Amazon is experimenting with a new delivery service intended to make more products available for free two-day delivery and relieve overcrowding in its warehouses which will push the online retailer deeper into functions handled by longtime partners UPS and Fedex.

The service began two years ago in India, and Amazon has been slowly marketing it to U.S. merchants in preparation for a national expansion.

The project is called Seller Flex. A trial began in West Coast states with a broader rollout planned in 2018. Amazon will oversee pickup of packages from warehouses of third-party merchants selling goods on Amazon.com and their delivery to customers’ homes.

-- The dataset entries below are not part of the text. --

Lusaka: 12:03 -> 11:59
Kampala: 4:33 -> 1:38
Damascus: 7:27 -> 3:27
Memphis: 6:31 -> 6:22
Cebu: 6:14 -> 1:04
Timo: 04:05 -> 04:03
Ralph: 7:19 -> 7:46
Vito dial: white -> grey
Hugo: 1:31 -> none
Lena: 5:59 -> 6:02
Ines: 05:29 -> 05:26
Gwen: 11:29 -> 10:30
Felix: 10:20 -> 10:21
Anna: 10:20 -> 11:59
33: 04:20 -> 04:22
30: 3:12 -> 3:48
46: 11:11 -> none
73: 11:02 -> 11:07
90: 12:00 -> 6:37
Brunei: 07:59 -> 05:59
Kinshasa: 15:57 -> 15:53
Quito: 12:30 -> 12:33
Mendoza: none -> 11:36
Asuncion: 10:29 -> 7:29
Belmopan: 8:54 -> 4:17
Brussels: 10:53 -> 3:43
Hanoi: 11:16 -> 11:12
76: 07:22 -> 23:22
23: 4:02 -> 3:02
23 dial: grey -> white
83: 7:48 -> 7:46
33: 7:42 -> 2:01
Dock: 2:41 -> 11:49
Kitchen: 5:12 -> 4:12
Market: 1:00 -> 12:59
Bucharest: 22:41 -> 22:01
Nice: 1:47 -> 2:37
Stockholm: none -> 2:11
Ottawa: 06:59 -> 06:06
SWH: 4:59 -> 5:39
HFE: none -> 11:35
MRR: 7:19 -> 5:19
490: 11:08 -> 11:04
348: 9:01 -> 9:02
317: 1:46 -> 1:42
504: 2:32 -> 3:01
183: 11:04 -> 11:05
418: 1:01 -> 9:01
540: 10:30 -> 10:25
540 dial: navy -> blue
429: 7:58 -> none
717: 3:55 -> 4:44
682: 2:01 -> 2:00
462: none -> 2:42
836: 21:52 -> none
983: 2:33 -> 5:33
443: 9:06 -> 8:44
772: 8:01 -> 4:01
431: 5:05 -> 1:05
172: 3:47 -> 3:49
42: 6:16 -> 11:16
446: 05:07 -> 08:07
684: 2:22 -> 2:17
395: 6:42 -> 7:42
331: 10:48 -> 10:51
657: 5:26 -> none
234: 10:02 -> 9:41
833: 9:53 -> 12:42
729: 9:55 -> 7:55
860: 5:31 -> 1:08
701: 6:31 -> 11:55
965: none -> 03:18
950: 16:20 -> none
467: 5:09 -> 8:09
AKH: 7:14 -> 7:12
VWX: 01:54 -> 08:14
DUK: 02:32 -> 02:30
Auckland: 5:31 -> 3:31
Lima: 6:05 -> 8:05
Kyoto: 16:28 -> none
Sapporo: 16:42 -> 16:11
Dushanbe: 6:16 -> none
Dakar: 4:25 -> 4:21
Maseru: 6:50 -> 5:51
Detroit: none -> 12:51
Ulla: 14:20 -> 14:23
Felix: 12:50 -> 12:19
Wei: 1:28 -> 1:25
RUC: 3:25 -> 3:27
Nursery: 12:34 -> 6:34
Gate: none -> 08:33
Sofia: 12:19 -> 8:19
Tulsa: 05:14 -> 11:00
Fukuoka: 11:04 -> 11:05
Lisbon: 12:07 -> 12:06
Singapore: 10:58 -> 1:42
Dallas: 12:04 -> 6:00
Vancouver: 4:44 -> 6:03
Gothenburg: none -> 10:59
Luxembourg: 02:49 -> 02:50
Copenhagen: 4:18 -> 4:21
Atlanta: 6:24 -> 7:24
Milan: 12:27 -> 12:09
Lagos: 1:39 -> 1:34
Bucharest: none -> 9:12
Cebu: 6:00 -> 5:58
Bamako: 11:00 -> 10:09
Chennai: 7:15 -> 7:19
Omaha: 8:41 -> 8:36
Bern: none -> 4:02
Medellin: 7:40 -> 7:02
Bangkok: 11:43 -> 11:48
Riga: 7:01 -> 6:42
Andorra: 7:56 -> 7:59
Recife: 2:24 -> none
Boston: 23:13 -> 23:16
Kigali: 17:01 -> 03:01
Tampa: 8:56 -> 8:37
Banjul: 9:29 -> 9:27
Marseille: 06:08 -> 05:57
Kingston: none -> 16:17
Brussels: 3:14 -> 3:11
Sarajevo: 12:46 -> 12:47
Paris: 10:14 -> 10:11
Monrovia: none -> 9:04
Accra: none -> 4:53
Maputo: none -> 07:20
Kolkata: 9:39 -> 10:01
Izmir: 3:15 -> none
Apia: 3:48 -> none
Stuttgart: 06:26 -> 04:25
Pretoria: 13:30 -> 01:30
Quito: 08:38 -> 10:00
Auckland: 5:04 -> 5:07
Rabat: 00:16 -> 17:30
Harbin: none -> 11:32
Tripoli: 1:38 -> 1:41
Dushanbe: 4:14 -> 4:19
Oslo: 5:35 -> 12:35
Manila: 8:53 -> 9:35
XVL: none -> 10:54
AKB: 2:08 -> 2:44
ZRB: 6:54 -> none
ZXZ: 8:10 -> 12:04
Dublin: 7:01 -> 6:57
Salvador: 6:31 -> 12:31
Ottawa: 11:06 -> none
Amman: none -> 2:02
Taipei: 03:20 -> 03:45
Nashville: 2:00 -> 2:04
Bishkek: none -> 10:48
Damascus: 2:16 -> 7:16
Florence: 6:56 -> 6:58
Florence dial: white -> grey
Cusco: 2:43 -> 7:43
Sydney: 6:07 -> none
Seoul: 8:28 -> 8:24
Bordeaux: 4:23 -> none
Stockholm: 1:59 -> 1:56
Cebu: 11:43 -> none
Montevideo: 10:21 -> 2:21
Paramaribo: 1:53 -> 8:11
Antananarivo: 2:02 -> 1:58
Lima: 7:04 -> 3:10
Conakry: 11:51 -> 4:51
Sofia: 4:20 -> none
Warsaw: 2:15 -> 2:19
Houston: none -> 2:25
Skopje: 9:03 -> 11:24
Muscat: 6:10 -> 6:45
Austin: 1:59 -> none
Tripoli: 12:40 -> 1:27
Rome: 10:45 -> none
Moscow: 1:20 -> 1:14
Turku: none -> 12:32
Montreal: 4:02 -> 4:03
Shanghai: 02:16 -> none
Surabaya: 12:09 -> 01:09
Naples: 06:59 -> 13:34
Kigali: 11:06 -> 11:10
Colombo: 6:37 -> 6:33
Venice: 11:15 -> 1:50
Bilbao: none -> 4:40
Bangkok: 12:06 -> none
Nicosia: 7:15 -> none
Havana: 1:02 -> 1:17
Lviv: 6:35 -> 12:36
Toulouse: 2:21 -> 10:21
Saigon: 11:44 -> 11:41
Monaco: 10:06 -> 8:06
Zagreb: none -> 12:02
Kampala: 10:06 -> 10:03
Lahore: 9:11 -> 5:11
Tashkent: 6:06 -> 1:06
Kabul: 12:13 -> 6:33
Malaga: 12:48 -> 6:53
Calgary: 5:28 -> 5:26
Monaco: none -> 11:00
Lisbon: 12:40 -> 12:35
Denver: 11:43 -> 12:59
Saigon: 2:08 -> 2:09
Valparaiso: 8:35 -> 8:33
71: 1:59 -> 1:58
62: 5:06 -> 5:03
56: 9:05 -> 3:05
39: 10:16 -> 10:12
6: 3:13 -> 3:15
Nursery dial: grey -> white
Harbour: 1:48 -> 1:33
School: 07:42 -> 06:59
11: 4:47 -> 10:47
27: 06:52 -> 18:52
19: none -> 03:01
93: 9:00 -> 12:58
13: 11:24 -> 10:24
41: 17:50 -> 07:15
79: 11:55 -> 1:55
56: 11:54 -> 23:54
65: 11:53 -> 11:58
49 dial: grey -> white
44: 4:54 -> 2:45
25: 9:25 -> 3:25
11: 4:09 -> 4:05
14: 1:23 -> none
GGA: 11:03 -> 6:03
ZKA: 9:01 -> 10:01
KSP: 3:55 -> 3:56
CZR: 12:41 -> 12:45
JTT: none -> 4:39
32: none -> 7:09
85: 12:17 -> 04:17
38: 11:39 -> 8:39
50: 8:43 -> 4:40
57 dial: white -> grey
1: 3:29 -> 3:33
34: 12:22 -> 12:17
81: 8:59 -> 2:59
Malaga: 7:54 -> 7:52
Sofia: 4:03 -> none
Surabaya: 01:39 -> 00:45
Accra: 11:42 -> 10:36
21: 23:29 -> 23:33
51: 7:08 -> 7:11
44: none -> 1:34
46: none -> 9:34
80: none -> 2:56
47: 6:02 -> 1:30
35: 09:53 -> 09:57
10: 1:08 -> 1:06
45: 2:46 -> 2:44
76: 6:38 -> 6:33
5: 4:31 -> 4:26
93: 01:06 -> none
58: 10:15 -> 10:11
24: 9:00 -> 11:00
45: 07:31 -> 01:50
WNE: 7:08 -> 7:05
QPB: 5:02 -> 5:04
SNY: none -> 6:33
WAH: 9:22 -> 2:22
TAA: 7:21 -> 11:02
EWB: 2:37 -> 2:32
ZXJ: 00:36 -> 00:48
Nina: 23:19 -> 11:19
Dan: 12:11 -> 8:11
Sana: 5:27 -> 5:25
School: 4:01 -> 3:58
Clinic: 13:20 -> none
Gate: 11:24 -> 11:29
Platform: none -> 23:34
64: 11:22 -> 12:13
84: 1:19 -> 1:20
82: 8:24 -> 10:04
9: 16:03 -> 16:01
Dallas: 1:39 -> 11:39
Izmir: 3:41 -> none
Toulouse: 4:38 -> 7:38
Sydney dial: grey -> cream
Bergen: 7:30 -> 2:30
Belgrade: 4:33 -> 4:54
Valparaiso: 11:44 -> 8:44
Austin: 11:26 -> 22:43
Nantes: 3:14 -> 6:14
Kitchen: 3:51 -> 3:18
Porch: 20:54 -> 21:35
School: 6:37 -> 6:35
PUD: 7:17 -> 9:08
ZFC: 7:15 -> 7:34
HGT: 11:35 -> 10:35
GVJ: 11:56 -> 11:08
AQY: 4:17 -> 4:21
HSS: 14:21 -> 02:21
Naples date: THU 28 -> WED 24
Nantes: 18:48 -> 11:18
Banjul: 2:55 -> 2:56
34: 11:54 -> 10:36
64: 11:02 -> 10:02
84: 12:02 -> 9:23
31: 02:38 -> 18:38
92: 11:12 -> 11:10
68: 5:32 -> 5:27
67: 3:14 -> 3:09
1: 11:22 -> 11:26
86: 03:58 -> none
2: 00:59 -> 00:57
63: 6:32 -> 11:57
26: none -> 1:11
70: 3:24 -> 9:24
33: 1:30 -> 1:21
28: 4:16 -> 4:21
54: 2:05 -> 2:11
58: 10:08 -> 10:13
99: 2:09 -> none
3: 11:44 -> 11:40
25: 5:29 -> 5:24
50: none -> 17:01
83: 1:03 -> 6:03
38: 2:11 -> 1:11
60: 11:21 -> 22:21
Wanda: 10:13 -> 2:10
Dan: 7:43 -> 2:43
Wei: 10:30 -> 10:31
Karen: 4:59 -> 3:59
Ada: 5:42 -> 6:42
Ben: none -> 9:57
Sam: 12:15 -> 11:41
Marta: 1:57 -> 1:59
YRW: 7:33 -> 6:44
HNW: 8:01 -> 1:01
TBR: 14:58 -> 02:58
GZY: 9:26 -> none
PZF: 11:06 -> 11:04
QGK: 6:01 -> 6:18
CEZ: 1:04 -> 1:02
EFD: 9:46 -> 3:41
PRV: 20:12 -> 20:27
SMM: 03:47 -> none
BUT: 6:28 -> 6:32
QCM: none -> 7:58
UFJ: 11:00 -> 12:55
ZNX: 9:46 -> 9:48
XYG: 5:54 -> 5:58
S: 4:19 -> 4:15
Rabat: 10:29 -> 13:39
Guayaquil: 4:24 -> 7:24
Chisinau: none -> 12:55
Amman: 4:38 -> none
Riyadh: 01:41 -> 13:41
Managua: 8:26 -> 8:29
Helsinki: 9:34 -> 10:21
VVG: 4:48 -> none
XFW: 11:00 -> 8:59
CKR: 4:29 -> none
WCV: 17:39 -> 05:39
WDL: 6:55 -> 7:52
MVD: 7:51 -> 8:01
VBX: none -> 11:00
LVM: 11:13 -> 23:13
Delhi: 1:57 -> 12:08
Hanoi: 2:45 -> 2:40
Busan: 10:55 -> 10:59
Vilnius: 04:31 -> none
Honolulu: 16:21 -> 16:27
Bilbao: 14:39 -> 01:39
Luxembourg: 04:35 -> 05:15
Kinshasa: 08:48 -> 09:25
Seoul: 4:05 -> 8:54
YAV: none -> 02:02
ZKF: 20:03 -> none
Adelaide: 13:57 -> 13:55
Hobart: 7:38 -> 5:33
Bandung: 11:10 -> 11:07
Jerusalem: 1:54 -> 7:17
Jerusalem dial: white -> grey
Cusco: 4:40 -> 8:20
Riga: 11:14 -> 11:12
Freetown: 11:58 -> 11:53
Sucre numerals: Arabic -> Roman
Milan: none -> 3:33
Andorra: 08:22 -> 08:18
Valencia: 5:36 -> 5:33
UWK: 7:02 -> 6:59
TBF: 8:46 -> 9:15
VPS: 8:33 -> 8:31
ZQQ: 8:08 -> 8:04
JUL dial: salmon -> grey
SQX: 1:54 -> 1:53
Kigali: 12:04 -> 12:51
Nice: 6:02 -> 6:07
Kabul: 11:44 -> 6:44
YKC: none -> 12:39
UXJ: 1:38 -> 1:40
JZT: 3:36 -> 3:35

Handling more deliveries itself would give Amazon greater flexibility and control over the last mile to shoppers’ doorsteps, let it save money through volume discounts, and help avoid congestion in its own warehouses by keeping merchandise in the outside sellers’ own facilities.

Last year, Amazon introduced Seller Fulfilled Prime, which lets merchants who don’t stow items in Amazon warehouses still have their products listed with the Prime badge, meaning they’ll be delivered within two days. The merchants had to demonstrate they could meet Amazon’s delivery pledge, and many used UPS and FedEx for deliveries. The new service gives Amazon control over those deliveries instead, even if it continues to use third-party couriers.

Amazon has started looking beyond its own warehouse network to give shoppers quick access to an abundant assortment of goods. Its Fulfillment by Amazon offering already lets merchants ship goods to Amazon warehouses around the U.S., where they can be stored, packed and shipped to customers.